# Psych Ward Christmas Carols



## Kimmyshell (Dec 4, 2005)

Note: these are meant as a JOKE! Hopefully I do not offend anyone...

SCHIZOPHRENIA: Do You Hear What I Hear?

MULTIPLE PERSONALITY DISORDER: We Three Kings Disoriented Are

AMNESIA: I Don't Know if I'll be Home for Christmas

NARCISSISTIC: Hark the Herald Angels Sing About Me

MANIC: Deck the Halls and Walls and House and Lawn and Streets and Stores and Office and Town and Cars and Buses and Trucks and Trees and Fire Hydrants and...

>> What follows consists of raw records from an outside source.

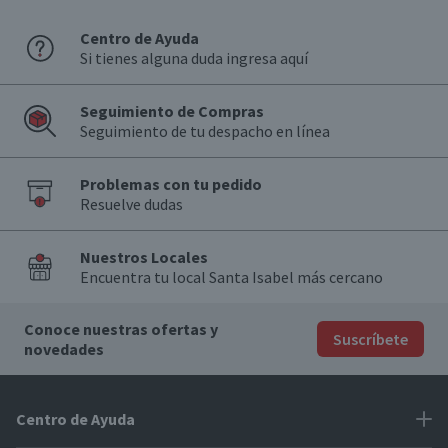
Centro de Ayuda
Si tienes alguna duda ingresa aquí
Seguimiento de Compras
Seguimiento de tu despacho en línea
Problemas con tu pedido
Resuelve dudas
Nuestros Locales
Encuentra tu local Santa Isabel más cercano
Conoce nuestras ofertas y
Suscríbete
novedades
Centro de Ayuda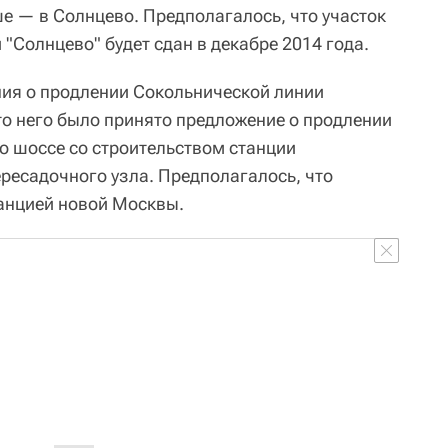
ше — в Солнцево. Предполагалось, что участок
 "Солнцево" будет сдан в декабре 2014 года.
ния о продлении Сокольнической линии
то него было принято предложение о продлении
о шоссе со строительством станции
ересадочного узла. Предполагалось, что
танцией новой Москвы.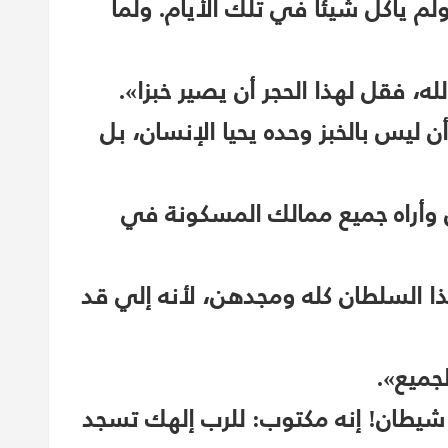
لم يأكل شيئا في تلك الأيام. ولما
ه، فقل لهذا الحجر أن يصير خبزا».
 ليس بالخبز وحده يحيا الإنسان، بل
وأراه جميع ممالك المسكونة في
 السلطان كله ومجدهن، لأنه إلي قد
جميع».
شيطان! إنه مكتوب: للرب إلهك تسجد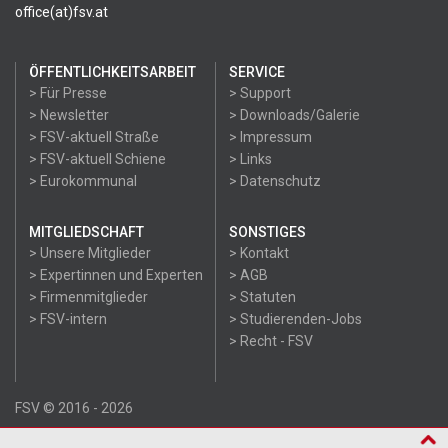
office(at)fsv.at
ÖFFENTLICHKEITSARBEIT
SERVICE
> Für Presse
> Support
> Newsletter
> Downloads/Galerie
> FSV-aktuell Straße
> Impressum
> FSV-aktuell Schiene
> Links
> Eurokommunal
> Datenschutz
MITGLIEDSCHAFT
SONSTIGES
> Unsere Mitglieder
> Kontakt
> Expertinnen und Experten
> AGB
> Firmenmitglieder
> Statuten
> FSV-intern
> Studierenden-Jobs
> Recht - FSV
FSV © 2016 - 2026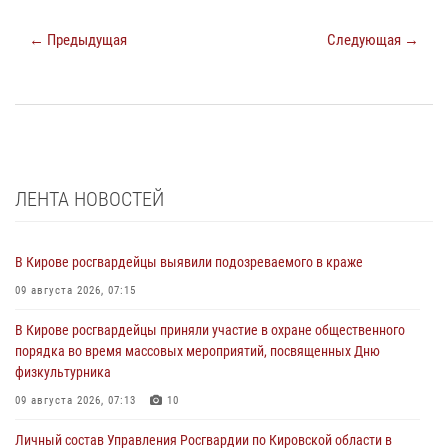
← Предыдущая
Следующая →
ЛЕНТА НОВОСТЕЙ
В Кирове росгвардейцы выявили подозреваемого в краже
09 августа 2026, 07:15
В Кирове росгвардейцы приняли участие в охране общественного
порядка во время массовых мероприятий, посвященных Дню
физкультурника
09 августа 2026, 07:13
10
Личный состав Управления Росгвардии по Кировской области в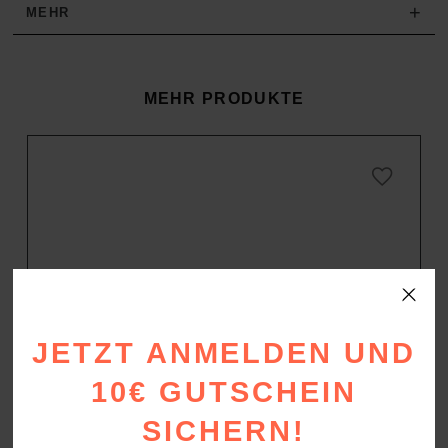
+
MEHR
MEHR PRODUKTE
JETZT ANMELDEN UND
10€ GUTSCHEIN
SICHERN!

PARANOID: Santa Claus is Coming to Get Me

BORDERLINE PERSONALITY DISORDER: Thoughts of Roasting on an Open Fire

PERSONALITY DISORDER: You Better Watch Out, I'm Gonna Cry, I'm Gonna Pout, Maybe I'll tell You Why

OBSESSIVE COMPULSIVE DISORDER: Jingle Bells, Jingle Bells, Jingle Bells, Jingle Bells, Jingle Bells, Jingle Bells, Jingle Bells, Jingle Bells, Jingle Bells...

AGORAPHOBIA: I Heard the Bells on Christmas Day But Wouldn't Leave My House

AUTISTIC: Jingle Bell Rock and Rock and Rock and Rock ...

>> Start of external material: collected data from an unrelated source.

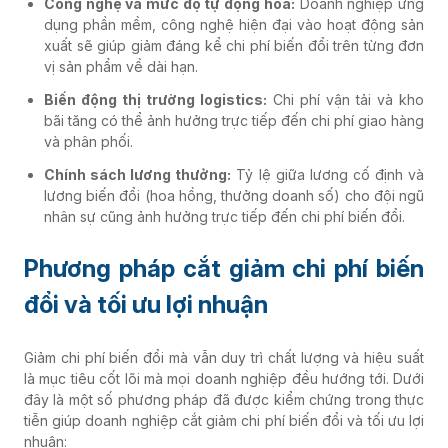
Công nghệ và mức độ tự động hóa:
Doanh nghiệp ứng
dụng phần mềm, công nghệ hiện đại vào hoạt động sản
xuất sẽ giúp giảm đáng kể chi phí biến đổi trên từng đơn
vị sản phẩm về dài hạn.
Biến động thị trường logistics:
Chi phí vận tải và kho
bãi tăng có thể ảnh hưởng trực tiếp đến chi phí giao hàng
và phân phối.
Chính sách lương thưởng:
Tỷ lệ giữa lương cố định và
lương biến đổi (hoa hồng, thưởng doanh số) cho đội ngũ
nhân sự cũng ảnh hưởng trực tiếp đến chi phí biến đổi.
Phương pháp cắt giảm chi phí biến
đổi và tối ưu lợi nhuận
Giảm chi phí biến đổi mà vẫn duy trì chất lượng và hiệu suất
là mục tiêu cốt lõi mà mọi doanh nghiệp đều hướng tới. Dưới
đây là một số phương pháp đã được kiểm chứng trong thực
tiễn giúp doanh nghiệp cắt giảm chi phí biến đổi và tối ưu lợi
nhuận: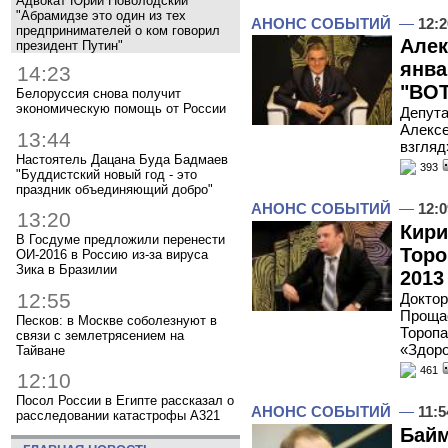
Адвокат Юрий Новолодский
"Абрамидзе это один из тех
АНОНС СОБЫТИЙ
—
12:2
предпринимателей о ком говорил
Алек
президент Путин"
янва
14:23
"ВОТ
Белоруссия снова получит
экономическую помощь от России
Депута
Алексе
13:44
взгляд
Настоятель Дацана Буда Бадмаев
393
"Буддистский новый год - это
праздник объединяющий добро"
АНОНС СОБЫТИЙ
—
12:0
13:20
Кири
В Госдуме предложили перенести
Торо
ОИ-2016 в Россию из-за вируса
Зика в Бразилии
2013
12:55
Доктор
Прощае
Песков: в Москве соболезнуют в
Торопа
связи с землетрясением на
«Здоро
Тайване
461
12:10
Посол России в Египте рассказал о
АНОНС СОБЫТИЙ
—
11:5
расследовании катастрофы A321
Байм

SENILE DEMENTIA: Walking in a Winter Wonderland Miles From My House In My Slippers and Robe

OPPOSITIONAL DEFIANT DISORDER: I Saw Mommy Kissing Santa Claus So I Burned Down the House

SOCIAL ANXIETY DISORDER: Have Yourself a Merry Little Christmas While I Sit Here and Hyperventilate


----------



## Ktgurl (Dec 6, 2005)

:lol a my friend printed this out, decorated it and posted it on her dorm door


----------



## millenniumman75 (Feb 4, 2005)

:haha - I love it.

Why doesn't this little guy have any arms?


----------



## FailureGene (Nov 12, 2005)

Hehehe. That's great. :lol

I love


> AMNESIA: I Don't Know if I'll be Home for Christmas


----------



## Noca (Jun 24, 2005)

:lol


----------



## Melusine (Jun 19, 2004)

:lol i loved twisted christmas songs. My dad has a whole list of funny songs, none like that, but i love it.


----------



## Melusine (Jun 19, 2004)

> PERSONALITY DISORDER: You Better Watch Out, I'm Gonna Cry, I'm Gonna Pout, Maybe I'll tell You Why


sounds like my kind of disorder (especially during the holidays)


----------



## SimpleThings18 (Dec 13, 2005)

:lol: That's soo funny!


----------



## PanicAttackJack (Jul 16, 2004)

I'm loving it! :haha 
Have you ever listened to the twisted christmas songs? They're hilarious. They're about all different subjects.


----------



## LibertadIlusoria (Dec 11, 2005)

:haha


----------



## Equisgurl (Nov 22, 2004)

:lol


----------



## Bon1 (Jan 17, 2005)

Cute, cute, cute!


----------



## meggiehamilton (Nov 12, 2003)

Love it! :banana


----------



## ghostgurl (Sep 20, 2004)

Haha that was great! :lol


----------



## winduptoy (Jun 21, 2005)

Those are hilarious!


----------



## Chesca (Dec 15, 2005)

hahaha they're fab!


----------